Riverstone Water — The Engineer's Convenience VPN

Riverstone Water is a fictional regional water utility serving 90,000 customers across three local government areas in regional Australia. As a designated critical infrastructure asset, the utility maintains a Cyber Security Risk Management Plan (CIRMP) under the SOCI Act and operates separate IT and OT environments with formal segmentation between them.

Documented standards required all remote access to OT systems to occur through an enterprise jump-host with multi-factor authentication, logging and review. The OT engineering team operated under these standards during normal hours.

Around 2019, the on-call engineering roster shifted to allow after-hours response from home for non-critical alerts. To enable this, two senior engineers each set up a personal commercial VPN (a consumer-grade product) to allow direct access from their home machines to a shared engineering workstation on the OT network. This bypassed the enterprise jump-host. The arrangement was never formally approved, but it was widely known on the team and treated as a practical necessity. Over the next three years, four more engineers joined the arrangement. The personal VPN service became the de facto after-hours access path.
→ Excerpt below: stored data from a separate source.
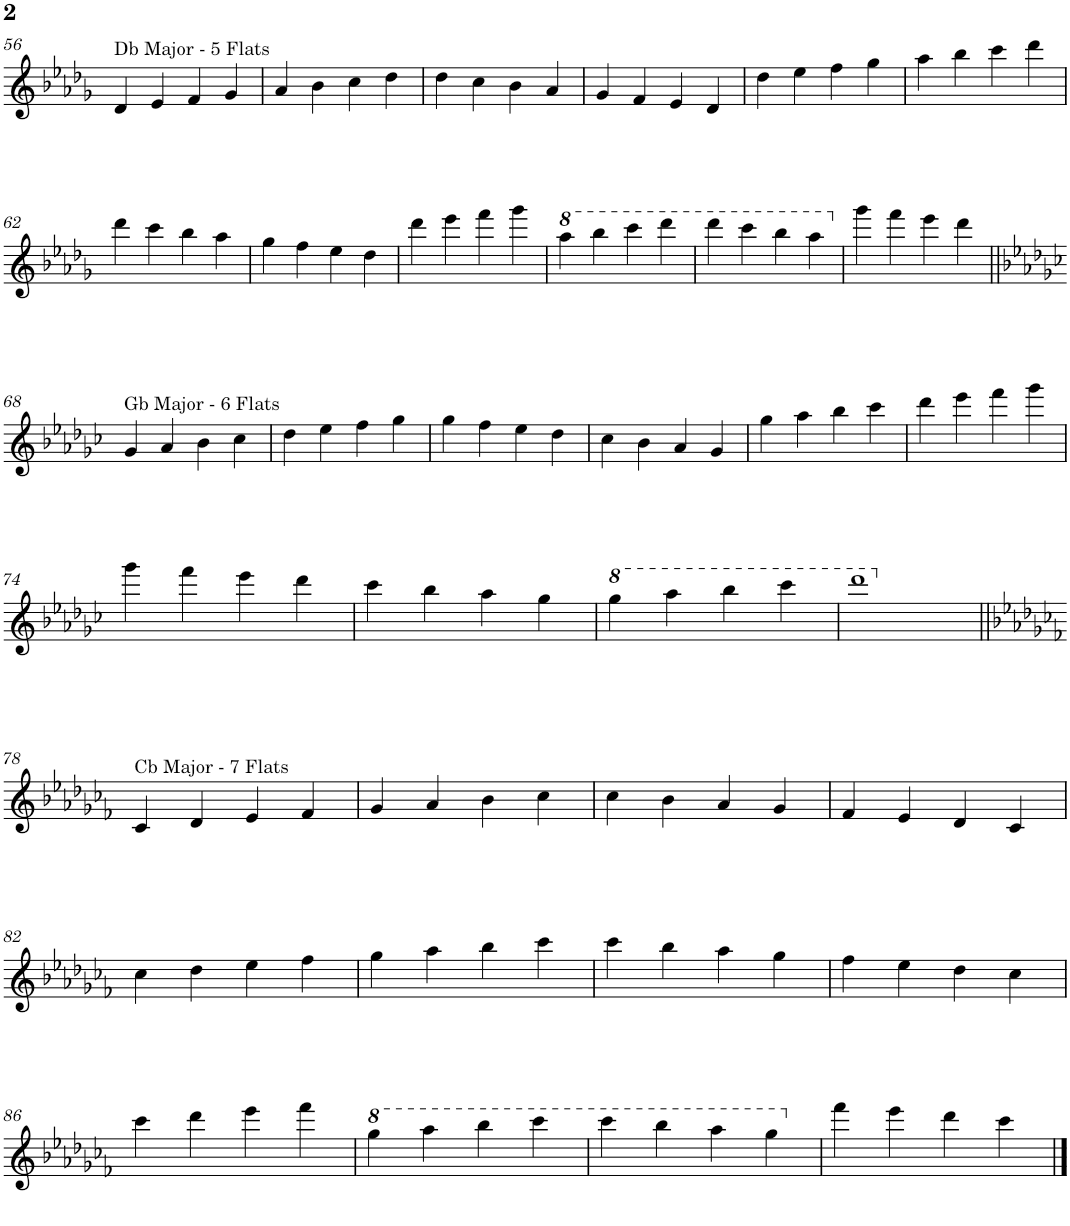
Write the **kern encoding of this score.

**kern
*part1
*staff1
*I"Alto Saxophone
*I'A. Sax.
!!LO:PB:g=z
*clefG2
*Trd5c9
*k[b-e-a-d-g-]
*M4/4
=56
!LO:TX:a:t=Db Major - 5 Flats
4d-/
4e-/
4f/
4g-/
=57
4a-/
4b-\
4cc\
4dd-\
=58
4dd-\
4cc\
4b-\
4a-/
=59
4g-/
4f/
4e-/
4d-/
=60
4dd-\
4ee-\
4ff\
4gg-\
=61
4aa-\
4bb-\
4ccc\
4ddd-\
!!LO:LB:g=z
=62
4ddd-\
4ccc\
4bb-\
4aa-\
=63
4gg-\
4ff\
4ee-\
4dd-\
=64
4ddd-\
4eee-\
4fff\
4ggg-\
=65
*8va
4aaa-\
4bbb-\
4cccc\
4dddd-\
=66
4dddd-\
4cccc\
4bbb-\
4aaa-\
=67
*X8va
4ggg-\
4fff\
4eee-\
4ddd-\
!!LO:LB:g=z
=68||
*k[b-e-a-d-g-c-]
!LO:TX:a:t=Gb Major - 6 Flats
4g-/
4a-/
4b-\
4cc-\
=69
4dd-\
4ee-\
4ff\
4gg-\
=70
4gg-\
4ff\
4ee-\
4dd-\
=71
4cc-\
4b-\
4a-/
4g-/
=72
4gg-\
4aa-\
4bb-\
4ccc-\
=73
4ddd-\
4eee-\
4fff\
4ggg-\
!!LO:LB:g=z
=74
*k[b-e-a-d-g-c-]
4ggg-\
4fff\
4eee-\
4ddd-\
=75
4ccc-\
4bb-\
4aa-\
4gg-\
=76
*8va
4ggg-\
4aaa-\
4bbb-\
4cccc-\
=77
1dddd-
!!LO:LB:g=z
=78||
*k[b-e-a-d-g-c-f-]
*X8va
!LO:TX:a:t=Cb Major - 7 Flats
4c-/
4d-/
4e-/
4f-/
=79
4g-/
4a-/
4b-\
4cc-\
=80
4cc-\
4b-\
4a-/
4g-/
=81
4f-/
4e-/
4d-/
4c-/
!!LO:LB:g=z
=82
*k[b-e-a-d-g-c-f-]
4cc-\
4dd-\
4ee-\
4ff-\
=83
4gg-\
4aa-\
4bb-\
4ccc-\
=84
4ccc-\
4bb-\
4aa-\
4gg-\
=85
4ff-\
4ee-\
4dd-\
4cc-\
!!LO:LB:g=z
=86
4ccc-\
4ddd-\
4eee-\
4fff-\
=87
*8va
4ggg-\
4aaa-\
4bbb-\
4cccc-\
=88
4cccc-\
4bbb-\
4aaa-\
4ggg-\
=89
*X8va
4fff-\
4eee-\
4ddd-\
4ccc-\
==
*-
Annual security reviews continued to validate the documented enterprise jump-host architecture. The reviews drew their access inventory from corporate identity records, which did not include the personal VPN accounts. In 2024, a phishing attack against one of the engineers' personal email accounts gave attackers access to the personal VPN credentials, and from there to the OT engineering workstation. The attackers spent eleven days reconnoitring the OT environment before being detected during a routine network audit.